Extract provided
# # # # # # #

Movements at dusk. A note to a conversation. by Gerardo Muñoz

A recent roundtable entitled “American Constitutional Collapse”, organized at Red May, and now archived here, with Aziz Rana, Camila Vergara, and Michael Hardt should confront us with the limit of political form today. All the interventions were able to shed light on distinct angles of the current collapse of the American constitutional order, which has only intensified since the beginning of the new current administration, although its sedimentation, as it is well known, has deep historical legal-political itineraries. However, here I just want to register the question that I posed to the panel, which is one not alien to some of the chapters of La fisura posthegemónica (2025), and that concerns the exhaustion of constituent power. There are many ways of posing this question, but in the tradition of American republicanism, the most clearcut of the problem is to take seriously the end of historical social majorities as vehicles for enacting a ‘constitutional moment’ of democratic reformation.

Some of us remember that towards the end of the third volume of We The People: The Civil Rights Revolution (2014), Bruce Ackerman claims that in our epoch we might very well be entering into the dusk of social movements. Ackerman’s book is from 2014, that is, a couple of years before the landmark victory of Donald J. Trump’s first electoral victory of 2016, and written in the wake of the decision of Shelby County v. Holder (2013), which abolished substantive parts of the Voting Rights Act of 1965. The sequence of the last decade has only validated Ackerman’s intuition about the effective collapse of movements as the driving force of American ius reformandi within the constitutional order (in other countries is no different, take Chile for instance, which we discussed two years ago at Red May, and that is also the story of the the ills of transformative constitutionalism).

# # # # # # #

Excerpted records
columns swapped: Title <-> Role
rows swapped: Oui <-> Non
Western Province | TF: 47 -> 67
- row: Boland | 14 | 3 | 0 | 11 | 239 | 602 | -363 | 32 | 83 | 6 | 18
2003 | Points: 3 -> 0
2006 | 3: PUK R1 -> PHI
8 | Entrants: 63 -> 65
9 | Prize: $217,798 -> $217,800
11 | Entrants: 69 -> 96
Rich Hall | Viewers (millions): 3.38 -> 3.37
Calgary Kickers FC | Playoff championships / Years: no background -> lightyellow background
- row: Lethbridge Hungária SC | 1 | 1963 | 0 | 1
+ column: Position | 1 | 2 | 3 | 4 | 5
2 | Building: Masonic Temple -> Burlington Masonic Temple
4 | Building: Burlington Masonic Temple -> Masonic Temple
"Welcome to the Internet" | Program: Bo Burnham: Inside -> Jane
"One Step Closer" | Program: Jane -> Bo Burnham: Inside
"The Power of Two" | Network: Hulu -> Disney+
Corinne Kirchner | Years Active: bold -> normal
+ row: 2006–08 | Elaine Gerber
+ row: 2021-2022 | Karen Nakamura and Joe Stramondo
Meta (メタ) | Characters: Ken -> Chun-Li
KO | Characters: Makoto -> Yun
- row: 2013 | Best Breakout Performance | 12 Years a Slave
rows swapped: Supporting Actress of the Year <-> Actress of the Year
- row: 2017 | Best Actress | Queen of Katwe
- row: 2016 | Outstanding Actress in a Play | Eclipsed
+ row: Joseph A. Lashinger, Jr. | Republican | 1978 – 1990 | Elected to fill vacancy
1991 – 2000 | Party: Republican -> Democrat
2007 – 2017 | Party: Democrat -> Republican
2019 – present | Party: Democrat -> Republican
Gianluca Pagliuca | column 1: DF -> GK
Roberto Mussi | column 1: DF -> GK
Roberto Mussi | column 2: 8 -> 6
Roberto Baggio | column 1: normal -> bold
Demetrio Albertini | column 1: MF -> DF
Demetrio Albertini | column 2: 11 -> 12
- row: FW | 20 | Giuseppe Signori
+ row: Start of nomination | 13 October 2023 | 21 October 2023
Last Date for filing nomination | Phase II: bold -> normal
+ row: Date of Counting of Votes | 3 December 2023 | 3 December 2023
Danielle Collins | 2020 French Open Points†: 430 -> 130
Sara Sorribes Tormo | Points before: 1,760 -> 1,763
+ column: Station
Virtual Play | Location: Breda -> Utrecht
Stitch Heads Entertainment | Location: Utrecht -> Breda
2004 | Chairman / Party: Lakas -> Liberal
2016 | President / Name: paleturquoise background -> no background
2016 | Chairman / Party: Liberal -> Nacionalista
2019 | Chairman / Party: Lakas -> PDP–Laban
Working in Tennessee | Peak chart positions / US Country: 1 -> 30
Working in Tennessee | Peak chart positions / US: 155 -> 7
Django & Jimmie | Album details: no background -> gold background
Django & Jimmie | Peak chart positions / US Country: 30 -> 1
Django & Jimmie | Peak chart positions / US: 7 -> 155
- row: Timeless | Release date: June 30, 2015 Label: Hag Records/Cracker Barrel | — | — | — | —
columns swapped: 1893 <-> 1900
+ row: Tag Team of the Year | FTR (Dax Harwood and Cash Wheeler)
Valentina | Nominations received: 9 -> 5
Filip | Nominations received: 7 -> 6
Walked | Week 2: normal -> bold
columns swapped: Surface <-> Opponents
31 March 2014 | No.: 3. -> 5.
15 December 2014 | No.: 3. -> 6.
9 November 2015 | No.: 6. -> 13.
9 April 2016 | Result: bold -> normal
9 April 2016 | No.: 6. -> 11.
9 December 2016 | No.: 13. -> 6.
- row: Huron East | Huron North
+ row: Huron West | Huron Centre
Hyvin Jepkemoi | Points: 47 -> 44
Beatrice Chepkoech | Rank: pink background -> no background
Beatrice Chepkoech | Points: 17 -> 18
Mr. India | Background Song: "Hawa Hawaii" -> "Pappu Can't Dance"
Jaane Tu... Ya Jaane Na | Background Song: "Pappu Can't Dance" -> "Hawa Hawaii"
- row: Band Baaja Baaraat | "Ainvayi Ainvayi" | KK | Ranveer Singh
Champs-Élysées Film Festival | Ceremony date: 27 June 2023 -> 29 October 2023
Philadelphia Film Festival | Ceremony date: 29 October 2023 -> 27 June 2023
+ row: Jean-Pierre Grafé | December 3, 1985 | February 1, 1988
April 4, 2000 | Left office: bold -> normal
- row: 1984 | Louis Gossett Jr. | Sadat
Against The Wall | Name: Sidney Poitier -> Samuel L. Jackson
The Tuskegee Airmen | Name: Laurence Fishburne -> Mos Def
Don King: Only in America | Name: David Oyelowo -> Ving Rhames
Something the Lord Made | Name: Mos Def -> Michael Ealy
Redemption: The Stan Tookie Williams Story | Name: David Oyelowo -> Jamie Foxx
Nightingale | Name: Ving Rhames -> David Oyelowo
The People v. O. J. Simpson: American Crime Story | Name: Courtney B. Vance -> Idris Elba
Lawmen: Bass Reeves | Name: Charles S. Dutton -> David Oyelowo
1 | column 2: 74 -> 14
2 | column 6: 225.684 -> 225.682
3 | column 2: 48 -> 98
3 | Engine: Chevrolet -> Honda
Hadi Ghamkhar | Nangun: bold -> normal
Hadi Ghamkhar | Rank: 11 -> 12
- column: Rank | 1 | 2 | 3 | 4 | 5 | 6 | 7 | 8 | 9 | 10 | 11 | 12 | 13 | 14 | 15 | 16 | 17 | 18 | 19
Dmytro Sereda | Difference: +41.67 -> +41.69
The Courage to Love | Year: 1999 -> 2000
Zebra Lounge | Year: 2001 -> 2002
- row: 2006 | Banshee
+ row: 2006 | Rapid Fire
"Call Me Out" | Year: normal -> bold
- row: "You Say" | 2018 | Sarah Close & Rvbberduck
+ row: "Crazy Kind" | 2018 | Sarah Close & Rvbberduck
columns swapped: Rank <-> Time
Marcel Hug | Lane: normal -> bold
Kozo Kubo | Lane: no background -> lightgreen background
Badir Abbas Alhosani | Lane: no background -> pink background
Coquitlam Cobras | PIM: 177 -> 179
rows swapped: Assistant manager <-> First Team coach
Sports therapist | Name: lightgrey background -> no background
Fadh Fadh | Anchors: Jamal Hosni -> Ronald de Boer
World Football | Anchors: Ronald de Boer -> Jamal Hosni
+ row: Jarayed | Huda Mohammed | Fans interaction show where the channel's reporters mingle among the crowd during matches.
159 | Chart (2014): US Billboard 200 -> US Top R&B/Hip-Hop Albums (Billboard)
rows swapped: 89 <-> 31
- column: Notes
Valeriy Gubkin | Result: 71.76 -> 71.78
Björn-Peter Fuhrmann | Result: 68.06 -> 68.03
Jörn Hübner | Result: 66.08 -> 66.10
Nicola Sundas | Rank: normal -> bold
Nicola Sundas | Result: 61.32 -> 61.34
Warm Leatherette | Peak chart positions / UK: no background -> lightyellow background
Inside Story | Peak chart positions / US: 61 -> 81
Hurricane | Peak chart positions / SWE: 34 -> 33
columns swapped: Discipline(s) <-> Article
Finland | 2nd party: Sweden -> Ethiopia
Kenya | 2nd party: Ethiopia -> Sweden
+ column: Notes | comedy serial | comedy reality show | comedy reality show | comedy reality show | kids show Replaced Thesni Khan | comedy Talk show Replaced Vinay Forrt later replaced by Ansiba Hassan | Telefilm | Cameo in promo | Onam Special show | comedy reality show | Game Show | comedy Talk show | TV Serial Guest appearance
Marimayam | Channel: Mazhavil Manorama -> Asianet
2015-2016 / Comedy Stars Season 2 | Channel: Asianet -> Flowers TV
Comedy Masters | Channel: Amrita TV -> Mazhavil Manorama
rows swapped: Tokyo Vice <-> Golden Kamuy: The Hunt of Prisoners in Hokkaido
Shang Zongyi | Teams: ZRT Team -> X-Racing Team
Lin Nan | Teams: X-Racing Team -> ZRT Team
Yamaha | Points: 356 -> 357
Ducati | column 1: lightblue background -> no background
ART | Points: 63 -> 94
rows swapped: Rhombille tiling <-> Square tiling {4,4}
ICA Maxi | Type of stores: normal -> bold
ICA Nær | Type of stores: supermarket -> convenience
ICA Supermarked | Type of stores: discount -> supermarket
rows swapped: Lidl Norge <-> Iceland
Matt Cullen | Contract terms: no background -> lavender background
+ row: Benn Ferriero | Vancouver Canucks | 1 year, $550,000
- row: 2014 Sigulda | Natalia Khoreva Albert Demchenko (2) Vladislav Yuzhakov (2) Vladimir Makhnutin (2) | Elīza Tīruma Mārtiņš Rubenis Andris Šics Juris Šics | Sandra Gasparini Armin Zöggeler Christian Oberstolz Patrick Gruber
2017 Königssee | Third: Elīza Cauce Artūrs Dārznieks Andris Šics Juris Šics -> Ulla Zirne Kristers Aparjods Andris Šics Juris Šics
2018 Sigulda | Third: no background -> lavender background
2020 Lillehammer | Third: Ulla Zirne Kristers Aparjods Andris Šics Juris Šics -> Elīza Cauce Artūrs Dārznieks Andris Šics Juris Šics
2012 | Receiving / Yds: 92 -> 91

# # # # # # #

Write the next part of the essay on the collapse of the American constitutional order and the dusk of social movements, picking up after its final sentence above.

Answer to this problem
However, to anyone that has paid any attention to the political turmoil in the United States in the last decade, it is completely clear that the paralysis of the constitutional system is far from being a state rigidity or stability, but rather it has shown itself to measure every social pressure through an equal force of legal force, testing the durability, probing the reach, and outsourcing the validity of implicit norms and guardrails within the tripartite structure of powers through an enacted process that some American legal theorists have called “liquidation”; that is, the adjudication of fixing and enforcing textural legal provisions in historical time. This means that what animates the internal process of American law is no longer that axiological conditions of political republicanism – representation and minimalist judicial review, separation of powers and state authority, congressional representation and autonomy of the legislation – but rather a stasis, that is both paralysis with respect to the the formal aspiration of classical social representation; and, at the same time, total legal mobilization, in which social majorities are oriented under the nexus of the administrative presidency that can take (it has taken) priority over institutional mediation and process – if anything should be learned in the last decade is precisely the effects of Moore v. Harper (2023) on the doctrine of the independent state legislature (in spite of its ruling at the Supreme Court); and, most recently, the legal showdown regarding process (or lack thereof) and the suspension of habeas corpus for migrants residents and illegal aliens, which according to an American Federal Judge, could prefigure as a potential invasion.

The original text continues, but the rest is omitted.